Un hombre quería quitar de la carretera una pelota de niño. La pelota resultó ser una tortuga

Editado por: Svitlana Velhush

Un hombre quería quitar de la carretera una pelota de niño. La pelota resultó ser una tortuga-1

En Biloxi, Misisipi, un martes cualquiera se convirtió de repente en un episodio de una comedia surrealista. Terry Taylor conducía por la carretera y de pronto vio delante una enorme esfera marrón. «Una pelota de niño», pensó. «La quito ahora mismo, no sea que alguien la atropelle».

Se detuvo, bajó del coche, se acercó… y se quedó paralizado.

La pelota parpadeó.

Era una tortuga africana de espolones de 27 kilos.
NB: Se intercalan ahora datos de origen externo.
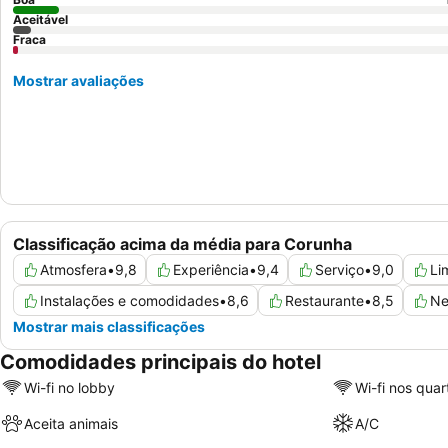
Aceitável
Fraca
Mostrar avaliações
Classificação acima da média para Corunha
Atmosfera
•
9,8
Experiência
•
9,4
Serviço
•
9,0
Li
Instalações e comodidades
•
8,6
Restaurante
•
8,5
Ne
Mostrar mais classificações
Comodidades principais do hotel
Wi-fi no lobby
Wi-fi nos quar
Aceita animais
A/C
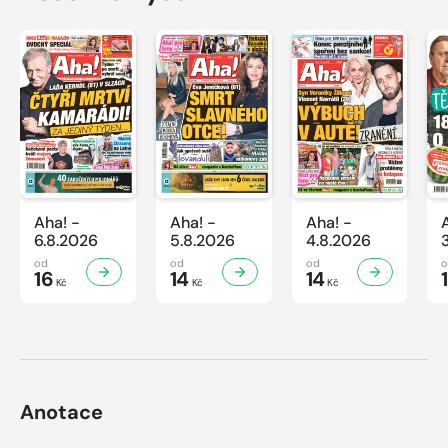
Aha! -
Aha! -
Aha! -
6.8.2026
5.8.2026
4.8.2026
od
od
od
16
14
14
Kč
Kč
Kč
Anotace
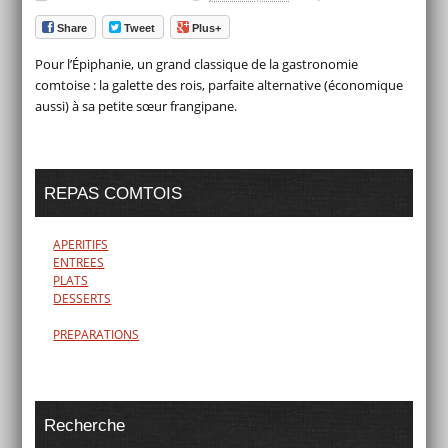
Share
Tweet
Plus+
Pour l’Épiphanie, un grand classique de la gastronomie
comtoise : la galette des rois, parfaite alternative (économique
aussi) à sa petite sœur frangipane.
REPAS COMTOIS
APERITIFS
ENTREES
PLATS
DESSERTS
PREPARATIONS
Recherche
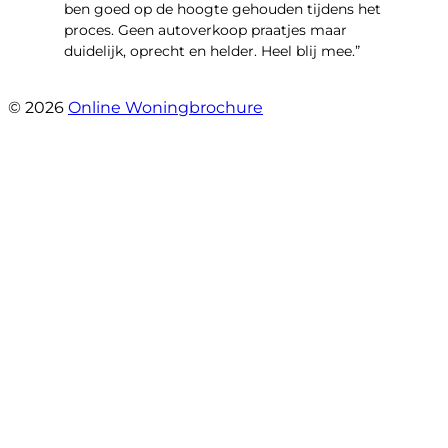
ben goed op de hoogte gehouden tijdens het
proces. Geen autoverkoop praatjes maar
duidelijk, oprecht en helder. Heel blij mee.”
- John Keppel
© 2026
Online Woningbrochure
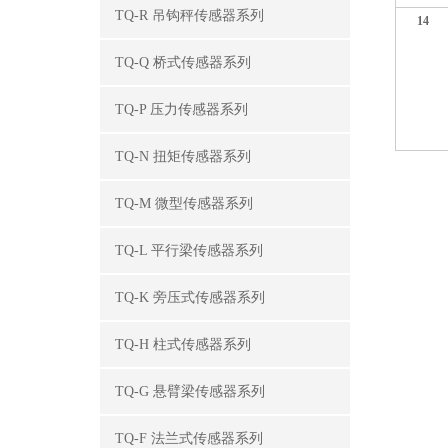
TQ-R 吊钩秤传感器系列
14
TQ-Q 桥式传感器系列
TQ-P 压力传感器系列
TQ-N 扭矩传感器系列
TQ-M 微型传感器系列
TQ-L 平行梁传感器系列
TQ-K 旁压式传感器系列
TQ-H 柱式传感器系列
TQ-G 悬臂梁传感器系列
TQ-F 法兰式传感器系列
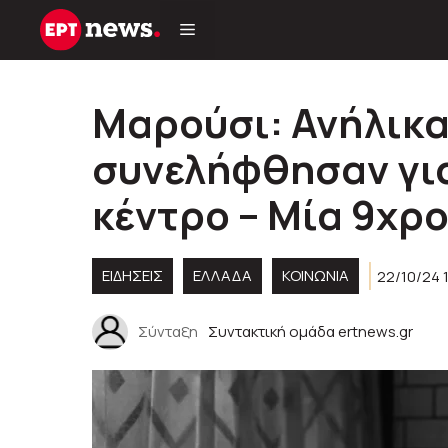
Μετάβαση
σε
περιεχόμενο
Μαρούσι: Ανήλικα
συνελήφθησαν για
κέντρο – Μία 9χρ
ΕΙΔΗΣΕΙΣ
ΕΛΛΑΔΑ
ΚΟΙΝΩΝΊΑ
22/10/24 
Σύνταξη
Συντακτική ομάδα ertnews.gr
Una dama de diez años con carácter. A juzgar por su caparazón desgastado, ya había visto mucha vida y claramente no planeaba convertirse en un obstáculo para nadie en la carretera.

Taylor admitió más tarde:

— Pensé que levantaría una pelota normal. Pero ella estaba sentada mirándome como si yo le debiera dinero.

La tortuga, al parecer, había decidido tomarse unas pequeñas vacaciones. Paseaba por el vecindario, disfrutando de la libertad y, quizás, buscando aventuras o simplemente hierba más sabrosa. Finalmente la encontraron justo en el momento en que decidió dormir en medio de la carretera, disfrazada de artículo deportivo.

Ahora la majestuosa viajera se encuentra en un refugio local de tortugas. El personal busca a su dueño y dice al unísono que su caparazón está en excelente estado, lo que significa que sus anteriores dueños la cuidaron bien. Aunque, evidentemente, no cuidaron lo suficiente para evitar que protagonizara fugas del nivel «ahora soy una pelota».

La moraleja de esta historia es simple:

Si ves una gran pelota marrón en la carretera, no te apresures a patearla.

Podría ser una tortuga.

Y te mirará con tanto desprecio que te sentirás culpable el resto de tu vida.